武漢ウイルスの大誤解

 国立病院機構仙台医療センターウイルスセンター長の西村秀一先生が『もうだまされない 新型コロナの大誤解』(幻冬舎)を上梓された。6月25日初版で、すでに3刷がかかっている。

 この手の「コロナ本」はすでにたくさん出ているし、その中の何冊かには目を通した。しかし、パッとするものはなかった。

 で、『もうだまされない 新型コロナの大誤解』である。これは目から鱗だった。

〇ビニールカーテンやパーティションは逆効果

〇テーブル、椅子、ドワノブの消毒は無意味

〇目・鼻先からの感染も神経質に考えない

〇感染の主たるものは「空気感染」で「接触感染」は稀。ウイルスは空気によって運ばれる

〇コロナでなくなった人の遺体を密封する必要はない。インフルエンザでなくなった人と同じでいい

〇1回の咳で口から排出するウイルスの数は100~1000個程度。その中で生きているウイルスは1/100から1/1000。
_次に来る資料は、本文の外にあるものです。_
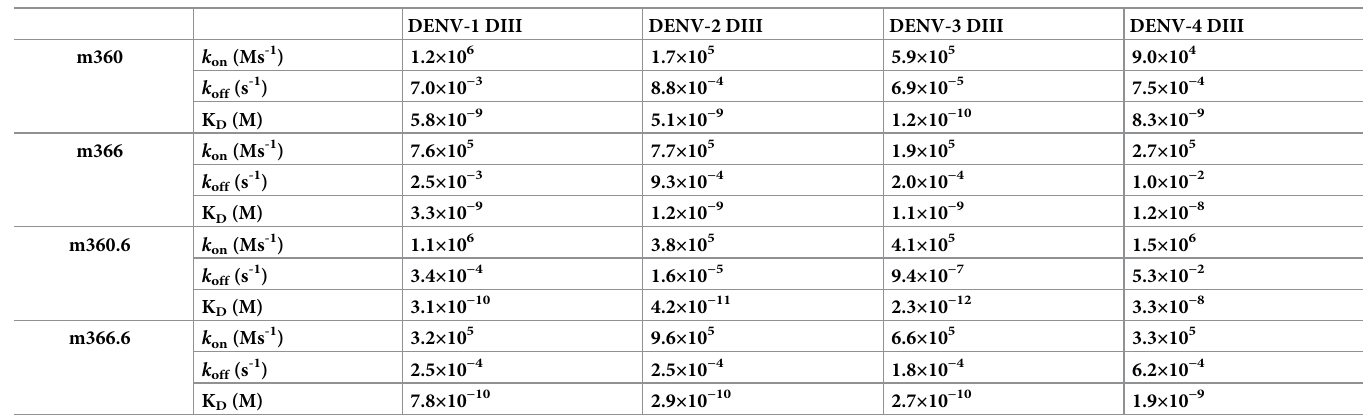
Table 1. Binding kinetics of DENV1-4 DIII-specific mAbs measured by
 などなど、ウイルス感染症研究の第一人者の具体的な説明は、まことに解りやすかった。なにが危険で、なにが取り越し苦労なのが、なにがデマなのかがきっちりと見えてくる。

 

 昨日のBSフジの「プライムニュース」に、元厚生労働省医系技官の木村盛世さん、自民党橋本岳代議士、立憲民主党泉健太代議士が出演していた。

 まあ議論は一方的で、現在の政治のやり方について、木村さんが厳しく指摘をすることに対し、2人の議員はアタフタするばかりで、反論すらできない。ああ、国会議員のレベルはこの程度か、とあらためて悲しくなった。

 とくに立憲民主党の泉は「ゼロリスク」を国会でも公言しているが、そんなものあっというまに木村さんに論破されて、「ゼロリスクというのはスローガンで、必ずしもウイルスをなくすということではない」と言わされてやんの。アホか!

 この立憲民主党などが掲げるデマスローガン「ゼロリスク」については、西村先生も真っ向から否定している。「ゼロリスクを求めたら死ぬしかない」ということなのである。

 先生が、最後に立憲民主党のバカさ加減を暴露してくれて、大笑いをしたので、とても楽しい読書となった。

 おそらく「コロナ本」の中でも秀逸な一冊と言っていい。